### 課題の詳細
規制改革推進答申に関する記事に基づき、次の問いに答えてください。
1. 「規制改革推進に関する答申」を菅義偉首相に提出したのは誰ですか。
2. 調剤業務の効率化について、検討開始の時期はいつとされていますか。
3. 「調剤業務の効率化」の事項は、前回にもありましたか。

───── 抜粋本文

【規制改革推進答申】「調剤業務の効率化」明記/「令和3年度検討開始」/調剤外部委託の議論開始か

【規制改革推進答申】「調剤業務の効率化」明記/「令和3年度検討開始」/調剤外部委託の議論開始か

【2021.06.02配信】6月1日、「第3回規制改革推進会議 議長・座長会合」が開かれた。会議後、小林喜光議長が菅義偉首相に「規制改革推進に関する答申」を提出した。答申では、「調剤業務の効率化」を明記した。(写真出典:https://www.kantei.go.jp/jp/99_suga/actions/202106/01kiseikaikaku.html)


 「規制改革推進に関する答申」の中で、「調剤業務の効率化」を明記した。

 「薬局における薬剤師の対人業務を充実させるため、調剤技術の進歩や医薬品の多 様化等の変化を踏まえ、調剤に係る業務プロセスの在り方を含め、医療安全を確保しつつ調剤業務の効率化を進める方策を検討し、必要な見直しを行う」とした。

 令和3年度検討開始、早期に結論を目指す。

 「調剤業務の効率化」の事項は前回にはなかったもの。

──────────
───── 提供情報

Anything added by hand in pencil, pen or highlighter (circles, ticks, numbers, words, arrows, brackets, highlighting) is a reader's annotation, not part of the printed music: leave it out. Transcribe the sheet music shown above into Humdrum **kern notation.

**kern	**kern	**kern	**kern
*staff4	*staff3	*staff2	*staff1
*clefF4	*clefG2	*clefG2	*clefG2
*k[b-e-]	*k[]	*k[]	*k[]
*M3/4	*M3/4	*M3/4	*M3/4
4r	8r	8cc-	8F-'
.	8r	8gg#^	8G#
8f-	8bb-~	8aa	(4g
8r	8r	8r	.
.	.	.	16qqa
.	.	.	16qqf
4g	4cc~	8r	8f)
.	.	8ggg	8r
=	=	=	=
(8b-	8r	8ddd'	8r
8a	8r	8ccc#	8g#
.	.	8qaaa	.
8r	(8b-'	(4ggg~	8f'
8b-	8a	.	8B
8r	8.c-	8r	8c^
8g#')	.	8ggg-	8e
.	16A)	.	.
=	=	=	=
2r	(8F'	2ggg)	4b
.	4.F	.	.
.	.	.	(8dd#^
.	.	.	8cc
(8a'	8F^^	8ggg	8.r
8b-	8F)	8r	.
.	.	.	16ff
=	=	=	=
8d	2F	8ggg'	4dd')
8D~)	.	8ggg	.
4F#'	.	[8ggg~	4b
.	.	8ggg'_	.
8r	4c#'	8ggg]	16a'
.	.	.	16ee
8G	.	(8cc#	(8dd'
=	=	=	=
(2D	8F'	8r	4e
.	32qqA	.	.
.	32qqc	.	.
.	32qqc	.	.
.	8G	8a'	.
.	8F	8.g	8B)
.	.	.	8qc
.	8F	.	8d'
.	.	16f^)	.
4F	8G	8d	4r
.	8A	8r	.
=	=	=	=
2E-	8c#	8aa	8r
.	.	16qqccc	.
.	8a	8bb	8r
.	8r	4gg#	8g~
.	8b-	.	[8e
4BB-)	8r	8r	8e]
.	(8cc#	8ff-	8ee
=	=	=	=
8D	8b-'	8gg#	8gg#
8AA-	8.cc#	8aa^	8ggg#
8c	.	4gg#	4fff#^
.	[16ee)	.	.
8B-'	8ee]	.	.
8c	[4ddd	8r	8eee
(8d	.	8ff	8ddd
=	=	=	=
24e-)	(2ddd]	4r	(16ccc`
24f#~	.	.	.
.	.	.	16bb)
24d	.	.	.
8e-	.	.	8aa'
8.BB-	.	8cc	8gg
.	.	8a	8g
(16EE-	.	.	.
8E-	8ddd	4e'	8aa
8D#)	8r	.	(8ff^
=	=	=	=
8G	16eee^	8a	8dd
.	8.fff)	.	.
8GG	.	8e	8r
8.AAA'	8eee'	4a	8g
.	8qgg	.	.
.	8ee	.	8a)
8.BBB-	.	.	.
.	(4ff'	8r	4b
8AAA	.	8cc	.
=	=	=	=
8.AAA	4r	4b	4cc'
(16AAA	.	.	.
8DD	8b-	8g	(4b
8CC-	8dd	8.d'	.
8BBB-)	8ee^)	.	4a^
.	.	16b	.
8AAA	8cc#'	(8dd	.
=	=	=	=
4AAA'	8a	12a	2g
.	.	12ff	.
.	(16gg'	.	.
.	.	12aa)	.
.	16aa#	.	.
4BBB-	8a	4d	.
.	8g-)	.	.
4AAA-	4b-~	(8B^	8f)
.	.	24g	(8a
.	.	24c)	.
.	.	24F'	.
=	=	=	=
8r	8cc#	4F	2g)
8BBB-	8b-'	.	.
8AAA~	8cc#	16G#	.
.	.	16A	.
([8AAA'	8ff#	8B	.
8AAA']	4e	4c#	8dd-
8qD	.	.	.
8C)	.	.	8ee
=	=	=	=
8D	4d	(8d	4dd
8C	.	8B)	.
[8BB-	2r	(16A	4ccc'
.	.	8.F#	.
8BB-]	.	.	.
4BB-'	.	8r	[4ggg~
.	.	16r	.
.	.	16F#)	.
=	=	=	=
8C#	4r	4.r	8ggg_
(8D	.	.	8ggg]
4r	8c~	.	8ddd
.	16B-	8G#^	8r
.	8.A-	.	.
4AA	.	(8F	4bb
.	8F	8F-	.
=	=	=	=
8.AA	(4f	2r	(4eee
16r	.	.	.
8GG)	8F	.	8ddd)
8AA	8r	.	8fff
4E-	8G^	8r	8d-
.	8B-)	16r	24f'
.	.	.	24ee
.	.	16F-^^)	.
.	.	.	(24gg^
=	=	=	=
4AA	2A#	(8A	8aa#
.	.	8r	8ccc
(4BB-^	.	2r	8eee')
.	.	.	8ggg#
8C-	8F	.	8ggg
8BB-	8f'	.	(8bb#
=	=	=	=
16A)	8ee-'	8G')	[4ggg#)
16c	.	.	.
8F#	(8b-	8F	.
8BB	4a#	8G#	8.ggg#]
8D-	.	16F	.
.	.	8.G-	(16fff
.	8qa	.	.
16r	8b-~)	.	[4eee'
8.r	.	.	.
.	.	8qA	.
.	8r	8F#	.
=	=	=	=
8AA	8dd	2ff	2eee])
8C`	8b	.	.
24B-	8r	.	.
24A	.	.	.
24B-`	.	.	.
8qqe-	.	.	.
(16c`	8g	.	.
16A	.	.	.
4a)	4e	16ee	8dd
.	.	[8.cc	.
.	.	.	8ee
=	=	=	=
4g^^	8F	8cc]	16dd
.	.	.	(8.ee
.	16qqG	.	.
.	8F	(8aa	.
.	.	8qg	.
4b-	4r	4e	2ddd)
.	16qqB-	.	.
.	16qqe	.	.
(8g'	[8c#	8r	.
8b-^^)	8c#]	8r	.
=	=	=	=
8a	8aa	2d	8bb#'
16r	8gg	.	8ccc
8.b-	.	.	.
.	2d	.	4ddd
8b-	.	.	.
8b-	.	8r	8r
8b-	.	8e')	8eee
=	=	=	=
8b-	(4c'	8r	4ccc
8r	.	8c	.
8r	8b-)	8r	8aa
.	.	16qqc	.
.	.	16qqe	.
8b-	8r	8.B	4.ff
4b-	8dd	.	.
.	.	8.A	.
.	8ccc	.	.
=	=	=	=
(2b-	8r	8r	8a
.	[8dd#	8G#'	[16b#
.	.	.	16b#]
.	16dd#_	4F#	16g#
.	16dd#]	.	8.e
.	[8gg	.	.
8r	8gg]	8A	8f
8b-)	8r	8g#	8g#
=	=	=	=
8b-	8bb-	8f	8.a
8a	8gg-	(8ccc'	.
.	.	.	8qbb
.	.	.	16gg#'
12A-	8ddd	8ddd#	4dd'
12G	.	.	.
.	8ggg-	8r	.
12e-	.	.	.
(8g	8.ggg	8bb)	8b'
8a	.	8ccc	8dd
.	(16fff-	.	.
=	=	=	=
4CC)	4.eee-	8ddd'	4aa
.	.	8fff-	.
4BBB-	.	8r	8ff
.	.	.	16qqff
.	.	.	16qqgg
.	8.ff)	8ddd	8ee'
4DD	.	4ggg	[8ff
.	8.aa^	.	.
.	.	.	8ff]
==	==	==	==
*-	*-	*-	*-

──────────

### 完成した解答
1. 小林喜光議長
2. 令和3年度
3. いいえ、前回にはありませんでした。